Thursday, March 01, 2018

In order to write poetry, you must first invent the poet to write it.


Antonio Machado’s epigram goes: “in order to write poetry, you must first invent a poet to write it.” I take this as a general rule that crosses genres, and put it in radical juxtaposition with that debauched child of American transcendentalism: write what you know. The latter has always bugged me, on many counts. How do you know that you know is the epistemologically most basic. There is something imagination squeezing, a certain corseting of energy, that is at stake here. You would not advise a tennis player to play the game that she knows, or the plumber to confine herself to only the known, the expected. You’ll never play excellent tennis or do good plumbing that way. All concern acts that are elaborated in contexts full of unforeseen variables, which you bump into and learn from – for instance, you learn what you don’t know. Every time a car mechanic goes, “come on baby, work”, or a cook go, “it tastes done,” what is expressed is the essential duality of work, the fact that the material has a separate essence from the laborer, one that must be respected, must be persuaded to cooperate. To go at things with too much knowing is to go at them blindly, egotistically. Practical knowing is imagining and conjuring. 

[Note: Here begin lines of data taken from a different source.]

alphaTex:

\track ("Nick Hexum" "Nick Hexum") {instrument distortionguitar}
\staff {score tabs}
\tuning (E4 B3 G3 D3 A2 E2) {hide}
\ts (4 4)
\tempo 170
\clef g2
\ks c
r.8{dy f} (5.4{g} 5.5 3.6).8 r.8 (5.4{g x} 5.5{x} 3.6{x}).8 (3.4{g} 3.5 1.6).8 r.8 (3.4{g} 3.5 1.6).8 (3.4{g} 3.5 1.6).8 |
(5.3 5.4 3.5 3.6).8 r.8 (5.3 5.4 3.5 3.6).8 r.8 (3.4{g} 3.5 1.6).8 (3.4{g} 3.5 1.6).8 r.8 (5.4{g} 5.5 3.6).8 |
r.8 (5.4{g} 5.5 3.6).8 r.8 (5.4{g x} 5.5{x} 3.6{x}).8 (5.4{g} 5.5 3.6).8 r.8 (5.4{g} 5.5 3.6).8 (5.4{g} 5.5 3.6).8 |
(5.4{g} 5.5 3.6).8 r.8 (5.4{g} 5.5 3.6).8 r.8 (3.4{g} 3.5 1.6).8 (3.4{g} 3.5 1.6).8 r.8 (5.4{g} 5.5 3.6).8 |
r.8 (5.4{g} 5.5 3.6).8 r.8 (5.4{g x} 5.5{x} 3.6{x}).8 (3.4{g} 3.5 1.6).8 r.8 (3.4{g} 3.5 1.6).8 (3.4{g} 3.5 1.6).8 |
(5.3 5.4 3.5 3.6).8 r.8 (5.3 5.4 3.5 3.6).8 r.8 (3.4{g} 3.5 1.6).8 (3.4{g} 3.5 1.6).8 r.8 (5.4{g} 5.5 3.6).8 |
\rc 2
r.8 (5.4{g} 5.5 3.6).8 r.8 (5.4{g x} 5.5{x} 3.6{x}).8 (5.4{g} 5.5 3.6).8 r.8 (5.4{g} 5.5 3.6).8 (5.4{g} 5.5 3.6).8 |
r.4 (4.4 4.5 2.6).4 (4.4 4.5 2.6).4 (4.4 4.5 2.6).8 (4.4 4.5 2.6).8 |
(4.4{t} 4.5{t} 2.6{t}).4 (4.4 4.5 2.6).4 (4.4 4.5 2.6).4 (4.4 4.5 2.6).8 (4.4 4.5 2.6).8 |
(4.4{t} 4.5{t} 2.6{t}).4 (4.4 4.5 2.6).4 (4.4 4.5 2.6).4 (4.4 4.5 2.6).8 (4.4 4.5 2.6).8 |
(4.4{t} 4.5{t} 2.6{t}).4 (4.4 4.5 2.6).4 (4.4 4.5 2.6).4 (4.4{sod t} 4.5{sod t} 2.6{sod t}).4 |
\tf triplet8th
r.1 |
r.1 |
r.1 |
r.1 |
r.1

In this sense, what Machado is saying applies to tennis and plumbing as well. Such is the power of the imagination that organizations are instinctively on guard against it. Engels recorded that factories in Northern England forbade their workers from singing – workers culled from an agricultural world in which singing was a basic working trait. I’m sure the factories came up with many a bogus reason, but the real one was fear – fear and the desire for power. A worker crushed into being an animated ball bearing is a worker who will not resist, who has no power over his or her work. The worker who imagines the better worker, the other worker, is on the road to power. Strip them of their imagination first – that is the social cost of doing business in the world of capitalism that Engels was describing. One that is very much with us.